Expliciet wordt deze kijk op kunst verbonden met het falen van de wetenschap (p. 106). Dat er regelmatig namen van geleerden de revue passeren, ligt voor de hand, maar het feit dat Issendorf met diverse gesprekspartners (Geelhoed, Jordal, Qvigstad) of in zijn monologen tot de lezer kanttekeningen bij de (bèta-)wetenschap an sich stelt, is typerend voor de roman. Wel wijdt Issendorf positieve gedachten aan wetenschappelijke pioniers die onder primitieven omstandigheden grote ontdekkingen deden. Hij ziet verwantschap tussen hen en de historische ontdekkingsreizigers, voelt een pijnlijk contrast tussen zichzelf en de pioniers die resultaten hebben bereikt. Met de mislukkelingen onder hen identificeert hij zich.
Ook met de fictieve ontdekkingsreiziger Aeneas identificeert Issendorf zich, door de zware rugzak die hij moet torsen, zoals Aeneas diens vader op de rug droeg – een vader die Issendorf op een figuurlijke manier meezeult. Het is een van de verwijzingen naar de klassiek mythologie. Hij noemt immers de vriendin van zijn zuster Dido. Sibbelee zou kunnen verwijzen naar Cybele (Griekse godin die onder andere wordt vereerd in de vorm van meteorieten) dan wel de Romeinse profetes Sybille (voor wie Aeneas een gouden twijg moest zoeken). De naam van Issendorfs moeder, Anglaia, zou eveneens kunnen verwijzen naar een Griekse godin die in de meteoorsteen-vorm wordt vereerd.
De klassiek motieven zijn hecht verbonden met de psychoanalytische. De laatstgenoemde vinden we in Issendorfs verhandeling over de spiegelstadia in de ontwikkeling van de mens, en daartegenover in allerlei vormen van ironisering. De psychologie van de kouwe grond waarmee Qvigstad zijn impotentie verklaart, si daar een voorbeeld van, evenals Wilma’s verhaal waarom mannen ritssluitingen bij vrouwen zo opwindend vinden.

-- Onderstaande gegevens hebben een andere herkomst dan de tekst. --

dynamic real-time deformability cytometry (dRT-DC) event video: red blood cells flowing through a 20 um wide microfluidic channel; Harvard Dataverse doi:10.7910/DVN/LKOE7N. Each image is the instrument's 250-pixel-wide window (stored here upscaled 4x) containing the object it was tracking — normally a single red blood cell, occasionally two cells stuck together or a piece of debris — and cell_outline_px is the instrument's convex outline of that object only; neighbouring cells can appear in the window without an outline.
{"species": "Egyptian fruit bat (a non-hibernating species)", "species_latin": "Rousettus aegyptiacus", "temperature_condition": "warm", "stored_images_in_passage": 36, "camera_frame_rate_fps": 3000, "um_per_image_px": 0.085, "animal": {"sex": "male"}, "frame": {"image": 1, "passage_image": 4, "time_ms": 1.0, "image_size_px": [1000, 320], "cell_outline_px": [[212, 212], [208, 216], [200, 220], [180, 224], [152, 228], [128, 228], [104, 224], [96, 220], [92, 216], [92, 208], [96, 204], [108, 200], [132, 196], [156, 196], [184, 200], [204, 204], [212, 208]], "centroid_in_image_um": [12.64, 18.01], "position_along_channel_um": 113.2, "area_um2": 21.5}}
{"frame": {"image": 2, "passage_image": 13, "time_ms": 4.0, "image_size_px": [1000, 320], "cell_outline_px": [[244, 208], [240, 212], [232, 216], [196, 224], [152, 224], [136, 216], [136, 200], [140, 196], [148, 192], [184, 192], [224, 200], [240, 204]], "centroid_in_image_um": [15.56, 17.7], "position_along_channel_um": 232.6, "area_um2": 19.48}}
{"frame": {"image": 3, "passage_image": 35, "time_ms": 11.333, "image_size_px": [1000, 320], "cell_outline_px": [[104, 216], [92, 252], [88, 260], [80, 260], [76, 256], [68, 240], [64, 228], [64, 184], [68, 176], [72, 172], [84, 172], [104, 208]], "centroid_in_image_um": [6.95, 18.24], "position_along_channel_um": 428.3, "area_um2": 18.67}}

Behalve de klassiek mythologie speelt ook de Germaanse sagenwereld een rol, met verwijzingen naar meikoninginnen, de god Thor (Qvigstad), trollen en het scheppingsverhaal van Edda. Een aparte plaats neemt hierbinnen het motief van de reuzen in. Niet alleen zijn er veel expliciete verwijzingen naar het hoge noorden als het land van de reuzen, maar regelmatig wordt het landschap beschreven als dat van de reuzen. Het symboliseert Issendorfs gevoel van nietigheid.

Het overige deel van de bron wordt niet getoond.